======== DOCUMENT SEGMENT ========

Remember the times when the Arizona Coyotes were always in trouble with ownership, money issues, and a depleted fan base?
We are back at where we started.
A report from TSN.ca reports that the City of Glendale is looking into a breach of contract with finances that IceArizona, explain they had underreported their losses and failed to use their $15 million earned from city taxpayers from Glendale to fund their home Gila River Arena.
When the city council in Glendale voted to give the owners of the Coyotes $225 million (all U.S. dollars) over 15 years, the money was supposed to be used by the team to manage the 12-year-old Gila River Arena, where the Coyotes play their home games.
The deal helped narrow the losses of a club that sports investment bankers say is a perpetual money loser, bleeding some $50 million or more per year.
But nearly two years after council approved the controversial pact, city officials claim the money that cash-strapped Glendale is paying to the team’s owner IceArizona is instead going directly to Fortress Investment Group, the New York-based asset manager which financed holding company IceArizona’s purchase of the Coyotes.
Glendale Vice Mayor Ian Hugh says using taxpayer dollars to pay down the team’s debt rather than for direct arena management expenses amounts to a breach of contract. Hugh says he hopes in coming weeks to rally support on Glendale’s seven-member city council to direct the city’s attorney to explore whether the Phoenix suburb can get out of its contract with the Coyotes, a potential legal battle that could finally herald the Coyotes’ exodus from the desert.
“The taxpayer got the short end of the stick,” Hugh said in an interview. “If they call this an investment, you’d think there would be a possible return. I’m hard pressed to see the benefits to the city of Glendale.”
Let’s look at all that has transpired since the team was on the verge of leaving the first time in 2013. In the city meeting that determined the team’s fate the first time, the Coyotes were allowed to remain after a 4-3 council member vote. Glendale Mayor Jerry Weiers was one that voted down on the offer, being afraid that its citizens would suffer even greater as they had already faced higher sales taxes. Money that would be used from their tax dollars to help fund the area, which was a vocal agreement to begin with, was not the direction that he wanted to go. Instead, the other members saw this as an opportunity to help revive Westgate, which was originally built for the Coyotes and Arizona Cardinals and liven up Maricopa County.

========

◆ **REQUEST A**
In the Coyotes arena-deal article, rewrite the passage from "Remember the times" to "more per year.", swapping "taxpayers" for "residents".
◆ **REQUEST B**
According to the Coyotes arena-deal article, why did Glendale Mayor Jerry Weiers vote against the offer in 2013? Answer in one to three sentences.
◆ **REQUEST C**
Pick up the Coyotes arena-deal article where it stops and keep writing.

======== EXTRACTED INFORMATION ========

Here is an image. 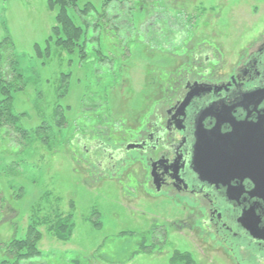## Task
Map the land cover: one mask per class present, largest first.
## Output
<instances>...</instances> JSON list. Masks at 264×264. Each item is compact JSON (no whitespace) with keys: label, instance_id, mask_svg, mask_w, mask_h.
Listing matches in <instances>:
<instances>
[{"label":"rangeland","instance_id":"rangeland-1","mask_svg":"<svg viewBox=\"0 0 264 264\" xmlns=\"http://www.w3.org/2000/svg\"><path fill=\"white\" fill-rule=\"evenodd\" d=\"M87 3L95 17H111L90 27L100 34L104 65L90 51L85 58L55 47L46 53L58 11L48 0H0V66L15 61L24 87L13 91V129H0V244L25 237L37 222L41 254L18 264H180L186 254L195 264H231L209 234L182 231L181 209L138 189L143 166L110 180L101 157L86 156L80 143L131 137L126 128L150 116L187 57L204 48L228 57L248 35L261 36L264 0H78L80 8ZM71 214L72 238L59 241L50 227ZM18 259L0 248V264Z\"/></svg>","mask_w":264,"mask_h":264},{"label":"flooded vegetation","instance_id":"flooded-vegetation-1","mask_svg":"<svg viewBox=\"0 0 264 264\" xmlns=\"http://www.w3.org/2000/svg\"><path fill=\"white\" fill-rule=\"evenodd\" d=\"M260 35H248L228 57L220 48L187 57V68L161 91L157 105L145 114L150 116L126 128L131 137L115 135L111 143L101 136L95 139L97 147L90 138L80 143L86 156L101 157L100 172L110 180L120 182L119 171L126 173L132 164L143 166L146 181L138 189L152 195L151 201L164 198L181 209L182 231L198 228L209 234L207 242L221 248L231 264L264 263V33ZM177 41L172 44L179 45Z\"/></svg>","mask_w":264,"mask_h":264},{"label":"trees","instance_id":"trees-1","mask_svg":"<svg viewBox=\"0 0 264 264\" xmlns=\"http://www.w3.org/2000/svg\"><path fill=\"white\" fill-rule=\"evenodd\" d=\"M48 5L52 11L56 9H58V11L55 16V25L51 29V35L46 41V53L49 54L51 48L55 47L62 51H68L69 53L78 51L81 53V56L85 58L86 55H89L88 51H90V54L97 57L101 65H104L103 60L100 58L101 56L107 57L103 54L99 45L100 34L96 36L91 35L90 27H94L95 30L101 27L103 24L102 20L105 16L103 14H107L106 16H108V18L110 17L107 11L101 15L95 14V17L94 5L92 3H87L83 8H80L78 0H48ZM105 7L104 10L106 9ZM70 11H73L75 15L81 19L80 22L84 23V26L78 25L75 22ZM118 16L119 15H117V17ZM90 43L92 44L91 46L89 45ZM1 46L2 43L0 44V47ZM90 47L92 49L88 50ZM35 51L38 56H42L43 51L40 45L35 46ZM22 83L23 75L18 72L15 61H9L6 67L0 66V94L2 96L0 99V129L6 126H10L13 129L12 125L17 118L12 108L14 98L13 91L24 89ZM58 123V126L62 128L64 124L63 120ZM42 129H47V127H43ZM15 131L22 137L27 135L20 133L17 129H15ZM71 217L73 218V214L67 216L64 220L59 218L57 223L51 225L50 230L52 231L50 232H52L59 241L68 242L72 238L74 223L71 222L73 220ZM38 227L39 224L33 222L25 237L19 239L12 238L8 244H0V248L7 249L8 255L14 256L15 261L16 256L19 258L17 262L14 263L13 261L11 264H18L21 260L30 259L41 254L38 249V243L42 237ZM182 261L183 262L180 264H195V260L189 254L183 255ZM7 262L9 261L7 260Z\"/></svg>","mask_w":264,"mask_h":264},{"label":"water","instance_id":"water-1","mask_svg":"<svg viewBox=\"0 0 264 264\" xmlns=\"http://www.w3.org/2000/svg\"><path fill=\"white\" fill-rule=\"evenodd\" d=\"M196 159H197V156H196Z\"/></svg>","mask_w":264,"mask_h":264}]
</instances>
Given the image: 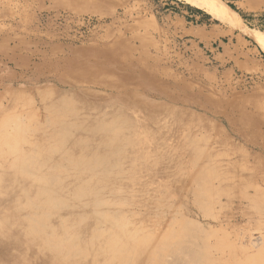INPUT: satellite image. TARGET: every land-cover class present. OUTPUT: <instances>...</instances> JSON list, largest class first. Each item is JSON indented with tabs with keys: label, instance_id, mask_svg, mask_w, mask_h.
<instances>
[{
	"label": "rangeland",
	"instance_id": "1",
	"mask_svg": "<svg viewBox=\"0 0 264 264\" xmlns=\"http://www.w3.org/2000/svg\"><path fill=\"white\" fill-rule=\"evenodd\" d=\"M212 1L231 11L226 21L186 0H0V138L20 125L40 137L60 116L72 120L67 149L84 137L97 153L118 151L108 164L112 189L123 190L112 207L120 221L73 225L74 251L62 261L26 232V213L13 204L31 183L15 179L0 194V264H120L138 242L145 258L140 248L132 262H171L175 232L188 223L196 237L233 245L264 236V49L253 37L264 38V0ZM99 119L122 124L123 134L84 135ZM77 149L87 156L88 145ZM4 150L0 143L7 164ZM62 152L42 153L50 159L42 171L59 173ZM74 215L51 216V229Z\"/></svg>",
	"mask_w": 264,
	"mask_h": 264
},
{
	"label": "bare ground",
	"instance_id": "2",
	"mask_svg": "<svg viewBox=\"0 0 264 264\" xmlns=\"http://www.w3.org/2000/svg\"><path fill=\"white\" fill-rule=\"evenodd\" d=\"M186 1H188L193 5H196L199 8H207L209 10H212L220 19H222V21H226L228 19L226 14H224L225 12L231 14V11L225 7L222 8L224 12L217 9L215 2H213L212 0H186ZM253 37L255 41L264 49V38L262 36H253ZM67 113L69 112L67 111ZM226 119L229 120V117H227ZM72 123H73L72 120L70 122L69 121L67 122L64 121V119L60 116V119L55 120L54 124L49 128V130L42 132L40 137L37 135V130L35 131V134L29 135L32 131L29 132L28 128H25L24 126L20 125L18 126V128L15 130L14 133L12 132L5 133L4 138L2 139L0 138L1 148L4 147L5 149L4 151L6 156L4 157L7 159L10 158L9 159L10 162L7 164L0 160V166H6V165L8 166V169L0 171V194H3L5 189L6 191L8 189H10V191H14L15 188L13 184L14 181L16 182L15 179L17 180L19 179L18 180L19 183L20 182H22L23 184L24 182L31 183V187L23 188L22 186V188L19 190L18 193L19 196L16 198L13 204V208L14 210L23 211L24 213H26V216L23 217L24 223L26 224L27 227L26 232L29 235L39 236L40 246L43 248V250L56 253L62 259V261L65 260L70 255V253L74 251L73 249L75 247V244L71 243L69 238L67 237L68 234H73L72 232H70L73 225L79 222H86L88 216L91 217L95 216L96 219L100 221V223L101 222L105 223L104 220L106 219V223H108V225H111V227L115 226L114 225L115 222L120 221L118 220V218L120 219V214H119L120 211H118L119 209L113 210L112 207L115 204L114 198H117L116 196H119L116 194H118L122 189L116 188L115 187L116 184L114 185L115 188L112 189L111 186H113L112 183L114 182L115 179V170H114L115 168L112 167L113 165L110 166L108 164V158L109 160L114 159L117 156L116 153L118 151L116 153L114 152L116 156L112 154L115 156L113 158H111L112 155L107 156V154L103 155L97 153L99 151H94L93 148H91V143H89V141H87L86 138L84 137L80 139L82 141H79L78 139V141H75V143L69 149H67L66 141L68 138L73 136L74 131L72 132V130L75 128V127L73 128L74 123L73 124ZM92 127L85 128L88 131L84 132L83 134L91 135V132H93L94 130L96 132L109 131V133L111 132L112 134H116L118 132L119 135V133H122L121 129L123 128L122 124L119 123L116 124L115 122L104 123V120L101 119L97 120L94 126ZM42 140H44V142L45 140L46 142L48 140L47 144L51 141L52 142L51 144L48 145L45 143V146L42 147V145L40 144ZM103 142L106 146H111L116 141L114 138L111 137V138H105ZM35 145H37V149L33 147ZM86 145H88L87 156L79 153L78 152L79 149H77V147H82L83 149L85 148ZM25 146L27 148H25ZM28 147H31L30 150H28ZM62 150L66 151V153L62 152V154L65 155L64 157L66 158L64 159L67 160L65 164L59 165L60 169L62 168V170L61 171L59 170V173H56V171L48 172L47 170L51 168L50 166L46 170V172L42 171V169L49 164V163L47 164V162H49L50 159L49 161L47 159V162L45 163L44 160H46V158L43 159L41 154L50 151L49 154L53 157L54 155L52 154H54V152L62 151ZM107 153L110 154L111 152H107ZM2 155L0 153V157ZM59 157L60 156H58L57 158ZM61 158L62 157H60L59 159ZM58 162L56 163L58 164ZM116 162H114V166ZM45 164L46 166H44ZM42 166L43 168H41ZM53 168L55 169L56 167ZM80 173L87 176L82 177L83 175H79ZM70 176H74V177L78 176L81 179L80 181L78 180L74 181L75 179L69 180V178H71ZM64 209H74L77 215H74L66 220H63L58 229L56 230L55 228L51 229L50 226L51 216H54L55 214H57L58 212ZM158 210L160 213L161 210L160 209ZM108 211L113 212L112 216L106 215V213H109ZM261 211L262 213L264 212L263 210ZM129 219L128 221H132V218L130 220ZM3 223H4V219L0 215V230L1 227H3ZM125 226L127 227V224ZM99 228H101V226ZM123 228L125 229V227ZM171 231H173V229ZM196 231L197 230L193 227L192 224L190 223L185 224V226L182 227L180 231L177 230L175 232V234H180V235L182 234V235L179 236V239L175 243L174 248L169 250L170 249L169 247L168 249V251L169 252L171 251L170 253H172L174 256L173 261L168 262L167 261L168 259L166 261L161 260L162 257L161 256L159 257L158 255V257L154 256L152 258L153 260L155 259L153 263L155 264H251L252 262V264H264V250H262L263 249L262 246L264 244V236H262V234H244L242 236L237 237V242L233 245L229 243L227 238H220L219 236H216L218 234H215L214 236L208 234L203 237L200 236V238L196 237L193 235V234H198V232ZM120 232H121V228L119 227L118 233ZM55 234H63L64 237H66L67 239V244L64 245L63 241H61V238H58V235ZM94 234H104V233L101 231H97ZM121 235L123 234L121 233ZM131 239L129 241H131ZM133 240L135 239L133 238L132 242ZM142 243L144 242H138L137 246L135 245L136 247L129 244L132 247L130 248V250L127 251H130L129 252L130 254L131 251L132 253L137 252V254L135 253L136 254L135 257H137V255L138 256L140 255L139 252L140 250L142 251L143 254L142 248L144 247L141 246L143 245ZM148 243L150 245V242ZM152 245H156V243ZM138 249L140 250L137 251ZM147 250L150 251V249ZM157 250L159 251L160 249ZM127 251H125L126 254ZM158 251L155 252L160 253V251L159 252ZM161 254L162 252L160 253V255ZM142 256H144V254ZM134 258L133 255L131 254V258L126 260L121 259L120 264H136L138 261H141L142 259L141 258L136 263H134V261L137 260V258L135 259ZM131 259H133L134 261L132 262ZM148 261H149V257L148 259L142 260L141 263L140 262L138 263L147 264Z\"/></svg>",
	"mask_w": 264,
	"mask_h": 264
}]
</instances>
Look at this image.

========

◆ **EXERCISE RESULT A**
Remember the times when the Arizona Coyotes were always in trouble with ownership, money issues, and a depleted fan base?
We are back at where we started.
A report from TSN.ca reports that the City of Glendale is looking into a breach of contract with finances that IceArizona, explain they had underreported their losses and failed to use their $15 million earned from city residents from Glendale to fund their home Gila River Arena.
When the city council in Glendale voted to give the owners of the Coyotes $225 million (all U.S. dollars) over 15 years, the money was supposed to be used by the team to manage the 12-year-old Gila River Arena, where the Coyotes play their home games.
The deal helped narrow the losses of a club that sports investment bankers say is a perpetual money loser, bleeding some $50 million or more per year.

◆ **EXERCISE RESULT B**
Weiers feared that Glendale's citizens, who had already faced higher sales taxes, would suffer even more. Using their tax dollars to help fund the arena was not the direction he wanted to go.

◆ **EXERCISE RESULT C**
Fast forward two years later, and it seems as if Glendale may be regretting its decision of staying. While they have seen a lot of change in entertainment, in which IceArizona did live up to its promise, the team has still not been profitable. While underreporting their losses is already bad enough, Glendale is now looking to find a way to sever ties with the team as soon as possible.
While there was no written agreement that the $15 million was supposed to be used for the arena, this does not look well for the Coyotes to remain in Arizona much longer. The city has also accused new owner Anthony Barroway of even discussing a resolve face to face. According to the City of Glendale, the team has stated that Barroway has refused to come to Glendale since agreeing to become 51% responsible for the team, and the only way he would like to discuss matters would be a 90-minute session at his offices in New York.
The fans have also not helped at all with how dedicated they promised to be. They were third to last in attendance yet again, and their TV ratings are comparable to some minor league teams have. The Coyotes do not have a comfortable TV contract to begin with, and competing with the Phoenix Suns has already been hard enough to earn any kinds of ratings and attendance while both are in season.
Dumping off their top key players to help flux their cap was a smart move for 2015-2016, but as the days and weeks go by, talks with the owners and Glendale will move very quickly.
As far as relocating:
One NHL owner said the most likely outcome over the next few years will see the team move. Rumoured landing spots are Seattle, Portland, Quebec City, Southern Ontario and Las Vegas.
But Seattle does not have an arena, and there’s little appetite among the local population to pay for a new rink. “This can’t work with private money,” the NHL team owner said. “The team acquisition cost and arena finance bill would combine to be over $800 million. It doesn’t work in Seattle with those numbers.”
The NHL team owner said Portland faces similar hurdles because billionaire Paul Allen, who owns the NBA’s Trail Blazers and controls the arena there, “doesn’t care about hockey.”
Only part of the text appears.